Tugas:
Lanjutkan berita tentang hasil investigasi KNKT atas kecelakaan AirAsia QZ8501 setelah kalimat terakhir yang tertera.

Teks Halaman:
Belajar dari Musibah AirAsia QZ8501, Ini Rekomendasi KNKT

Untuk Indonesia AirAsia, KNKT meminta agar membuat prosedur komunikasi antara pilot dan kopilot.

oleh Oscar Ferri diperbarui 01 Des 2015, 23:41 WIB
Diterbitkan 01 Des 2015, 23:41 WIB
20151201-KNKT Beberkan Penyebab Kecelakaan Air Asia QZ 8501-Jakarta
KNKT mengumumkan hasil investigasi AirAsia PK-AXC di Jakarta, Selasa (1/12). KNKT menyatakan komponen pesawat Airbus A320-200 yang jatuh dalam perjalanan dari Surabaya ke Singapura itu mengalami kerusakan sistem kontrol kemudi (Liputan6.com/Faizal Fanani)

Liputan6.com, Jakarta - Komite Nasional Keselamatan Transportasi (KNKT) telah mengungkap hasil investigasinya terhadap kecelakaan pesawat AirAsia QZ8501 di perbatasan perairan Selat Karimata, Kalimantan Tengah dan Laut Jawa bagian utara.

Pesawat jenis Airbus A 320-200 itu terjatuh saat terbang ke Singapura dari Surabaya, Jawa Timur dengan membawa 162 orang.

Bahan yang Disediakan:
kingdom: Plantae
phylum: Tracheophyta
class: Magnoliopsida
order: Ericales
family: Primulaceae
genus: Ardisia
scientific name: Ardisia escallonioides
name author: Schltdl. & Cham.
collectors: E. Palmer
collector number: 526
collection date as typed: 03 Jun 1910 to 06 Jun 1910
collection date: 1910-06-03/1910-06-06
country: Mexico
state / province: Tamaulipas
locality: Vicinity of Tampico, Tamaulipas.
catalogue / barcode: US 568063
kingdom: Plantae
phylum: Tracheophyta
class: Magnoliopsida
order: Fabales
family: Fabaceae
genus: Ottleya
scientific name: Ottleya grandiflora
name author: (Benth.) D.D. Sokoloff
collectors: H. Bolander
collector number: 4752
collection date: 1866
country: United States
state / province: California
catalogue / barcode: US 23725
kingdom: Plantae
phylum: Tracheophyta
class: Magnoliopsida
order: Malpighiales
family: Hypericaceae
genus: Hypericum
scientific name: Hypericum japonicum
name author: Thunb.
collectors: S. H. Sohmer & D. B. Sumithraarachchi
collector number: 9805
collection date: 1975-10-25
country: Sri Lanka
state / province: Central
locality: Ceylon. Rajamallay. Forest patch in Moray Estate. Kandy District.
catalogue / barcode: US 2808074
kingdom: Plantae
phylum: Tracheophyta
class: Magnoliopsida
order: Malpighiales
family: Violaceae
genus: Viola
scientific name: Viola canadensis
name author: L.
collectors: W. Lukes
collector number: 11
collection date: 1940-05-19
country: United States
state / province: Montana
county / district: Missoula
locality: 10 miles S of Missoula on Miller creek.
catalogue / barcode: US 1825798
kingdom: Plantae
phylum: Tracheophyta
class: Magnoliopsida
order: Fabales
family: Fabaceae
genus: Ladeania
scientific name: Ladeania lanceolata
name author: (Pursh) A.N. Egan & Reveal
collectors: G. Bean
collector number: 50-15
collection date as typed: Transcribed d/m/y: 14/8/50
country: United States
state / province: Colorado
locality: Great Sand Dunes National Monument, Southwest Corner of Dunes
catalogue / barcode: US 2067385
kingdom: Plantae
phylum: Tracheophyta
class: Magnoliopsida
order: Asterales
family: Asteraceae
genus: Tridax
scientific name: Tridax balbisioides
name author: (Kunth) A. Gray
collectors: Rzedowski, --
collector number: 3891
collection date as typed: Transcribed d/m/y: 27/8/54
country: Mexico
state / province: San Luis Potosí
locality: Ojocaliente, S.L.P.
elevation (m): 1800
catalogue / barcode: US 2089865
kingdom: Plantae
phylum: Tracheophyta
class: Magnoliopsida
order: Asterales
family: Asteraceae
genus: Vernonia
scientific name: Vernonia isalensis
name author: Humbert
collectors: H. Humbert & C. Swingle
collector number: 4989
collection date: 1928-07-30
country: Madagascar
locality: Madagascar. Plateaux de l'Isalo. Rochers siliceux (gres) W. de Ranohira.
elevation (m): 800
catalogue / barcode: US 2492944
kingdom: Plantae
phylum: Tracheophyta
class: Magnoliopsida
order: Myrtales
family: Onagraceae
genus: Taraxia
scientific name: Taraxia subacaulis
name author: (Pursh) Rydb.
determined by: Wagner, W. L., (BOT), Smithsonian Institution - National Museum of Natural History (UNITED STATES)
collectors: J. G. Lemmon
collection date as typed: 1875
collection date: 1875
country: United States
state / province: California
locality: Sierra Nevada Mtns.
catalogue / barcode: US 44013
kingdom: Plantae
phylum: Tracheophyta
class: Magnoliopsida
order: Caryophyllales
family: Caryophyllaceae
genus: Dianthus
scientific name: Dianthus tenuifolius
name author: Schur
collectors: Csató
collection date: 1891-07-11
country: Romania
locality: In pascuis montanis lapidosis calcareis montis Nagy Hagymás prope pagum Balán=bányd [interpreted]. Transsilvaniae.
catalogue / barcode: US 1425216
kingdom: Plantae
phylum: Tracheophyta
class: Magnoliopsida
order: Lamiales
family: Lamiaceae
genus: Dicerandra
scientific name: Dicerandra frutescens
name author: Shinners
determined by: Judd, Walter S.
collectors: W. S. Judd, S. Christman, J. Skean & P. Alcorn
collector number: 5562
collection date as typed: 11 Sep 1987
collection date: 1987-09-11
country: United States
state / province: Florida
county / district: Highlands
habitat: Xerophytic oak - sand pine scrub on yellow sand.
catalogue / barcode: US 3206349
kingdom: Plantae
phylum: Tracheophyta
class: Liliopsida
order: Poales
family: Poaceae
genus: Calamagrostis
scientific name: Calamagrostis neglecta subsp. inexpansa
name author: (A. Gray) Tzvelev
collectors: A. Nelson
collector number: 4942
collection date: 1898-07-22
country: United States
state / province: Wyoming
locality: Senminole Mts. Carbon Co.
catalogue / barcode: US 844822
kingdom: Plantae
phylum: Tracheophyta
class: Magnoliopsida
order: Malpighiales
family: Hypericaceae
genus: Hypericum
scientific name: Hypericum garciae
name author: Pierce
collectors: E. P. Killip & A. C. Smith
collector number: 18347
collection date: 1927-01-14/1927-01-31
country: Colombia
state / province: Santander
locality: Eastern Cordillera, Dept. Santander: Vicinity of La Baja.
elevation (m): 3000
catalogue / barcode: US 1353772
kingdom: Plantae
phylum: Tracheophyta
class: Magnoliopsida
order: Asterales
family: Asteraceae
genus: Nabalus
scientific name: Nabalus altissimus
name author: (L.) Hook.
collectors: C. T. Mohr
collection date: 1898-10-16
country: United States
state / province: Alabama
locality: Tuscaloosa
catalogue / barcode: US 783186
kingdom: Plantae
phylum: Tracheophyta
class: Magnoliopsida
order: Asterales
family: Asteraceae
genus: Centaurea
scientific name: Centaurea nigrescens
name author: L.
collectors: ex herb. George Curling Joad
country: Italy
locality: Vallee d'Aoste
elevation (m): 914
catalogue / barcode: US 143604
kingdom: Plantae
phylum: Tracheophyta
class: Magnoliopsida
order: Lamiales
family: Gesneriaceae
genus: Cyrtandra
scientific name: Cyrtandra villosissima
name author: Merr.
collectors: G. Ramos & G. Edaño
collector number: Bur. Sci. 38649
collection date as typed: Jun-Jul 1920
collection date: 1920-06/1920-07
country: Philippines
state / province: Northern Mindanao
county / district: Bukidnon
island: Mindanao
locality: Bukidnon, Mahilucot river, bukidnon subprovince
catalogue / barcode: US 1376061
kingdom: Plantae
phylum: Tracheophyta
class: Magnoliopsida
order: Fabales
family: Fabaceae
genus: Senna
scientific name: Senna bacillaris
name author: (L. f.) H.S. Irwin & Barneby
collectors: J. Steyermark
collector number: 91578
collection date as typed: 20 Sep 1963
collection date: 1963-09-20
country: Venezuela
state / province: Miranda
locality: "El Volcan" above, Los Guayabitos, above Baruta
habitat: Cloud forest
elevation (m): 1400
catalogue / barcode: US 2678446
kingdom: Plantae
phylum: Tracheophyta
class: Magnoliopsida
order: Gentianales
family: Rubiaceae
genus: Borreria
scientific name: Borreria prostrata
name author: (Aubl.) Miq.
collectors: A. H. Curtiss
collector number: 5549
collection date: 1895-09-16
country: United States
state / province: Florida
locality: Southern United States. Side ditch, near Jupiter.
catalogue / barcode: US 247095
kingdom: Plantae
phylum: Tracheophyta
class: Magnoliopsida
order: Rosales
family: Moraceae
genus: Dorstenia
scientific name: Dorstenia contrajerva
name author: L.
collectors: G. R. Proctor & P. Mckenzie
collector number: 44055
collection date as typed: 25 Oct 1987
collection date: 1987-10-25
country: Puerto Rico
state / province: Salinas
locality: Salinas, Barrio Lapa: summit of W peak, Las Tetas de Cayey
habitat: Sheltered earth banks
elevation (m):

Jawaban:
Atas investigasinya itu, KNKT mengeluarkan rekomendasinya. Terutama kepada sejumlah stakeholder terkait.

"KNKT merekomendasikan ke Indonesia AirAsia, Direktorat Jenderal Perhubungan Udara Kementerian Perhubungan, Airbus, Federal Aviation Administrasion (FAA), dan European Aviation Safety Administration (EASA)," ucap Pelaksana Tugas Ketua Sub Komite Kecelakaan Pesawat Udara KNKT Nurcahyo Utomo di Gedung KNKT, Jakarta, Selasa (1/12/2015).

KNKT secara khusus merekomendasikan kepada Indonesia AirAsia dan Airbus. Untuk Indonesia AirAsia, KNKT meminta agar membuat prosedur komunikasi antara pilot dan kopilot. Terutama saat pesawat sudah terbang di atas ketinggian 10 ribu kaki‎.

"Yang kedua‎, para pilotnya harus dilatih bagaimana mengambil alih kendali dari satu pilot ke pilot lainnya saat terbang dalam keadaan kritis," ujar dia.

Indonesia AirAsia, kata pria yang akrab disapa Cahyo itu, pascakejadian telah melakukan 51 tindakan perbaikan. Hal itu sebagai upaya dalam rangka memperbaiki keadaan pesawat yang ada.

"Namun demikian ada hal yang masih kita tambahkan, yaitu agar dibuatkan prosedur untuk pilot tadi. Prosedur itu tadinya belum ada. Jadi kita minta untuk dibuat. Sehingga nantinya kalau prosedur itu belum ada, ya pilotnya tidak bisa ikut," tutur Cahyo.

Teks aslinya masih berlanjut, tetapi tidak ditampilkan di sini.